DATA FOR THIS TASK:
☆ ☆ ☆ ☆

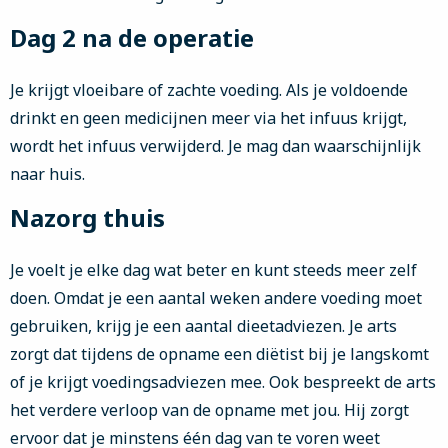
Dag 2 na de operatie
Je krijgt vloeibare of zachte voeding. Als je voldoende
drinkt en geen medicijnen meer via het infuus krijgt,
wordt het infuus verwijderd. Je mag dan waarschijnlijk
naar huis.
Nazorg thuis
Je voelt je elke dag wat beter en kunt steeds meer zelf
doen. Omdat je een aantal weken andere voeding moet
gebruiken, krijg je een aantal dieetadviezen. Je arts
zorgt dat tijdens de opname een diëtist bij je langskomt
of je krijgt voedingsadviezen mee. Ook bespreekt de arts
het verdere verloop van de opname met jou. Hij zorgt
ervoor dat je minstens één dag van te voren weet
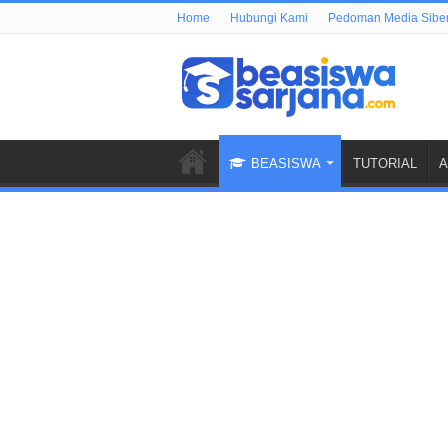
Home
Hubungi Kami
Pedoman Media Sibe
BEASISWA
TUTORIAL
A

☆ ☆ ☆ ☆

WORK TASK: Restate exactly the lines that start at the "zorgt dat tijdens" line and end with the last line of the material above, leaving out the pictures.

OUTPUT OF THE TASK:
zorgt dat tijdens de opname een diëtist bij je langskomt
of je krijgt voedingsadviezen mee. Ook bespreekt de arts
het verdere verloop van de opname met jou. Hij zorgt
ervoor dat je minstens één dag van te voren weet
Home
Hubungi Kami
Pedoman Media Sibe
BEASISWA
TUTORIAL
A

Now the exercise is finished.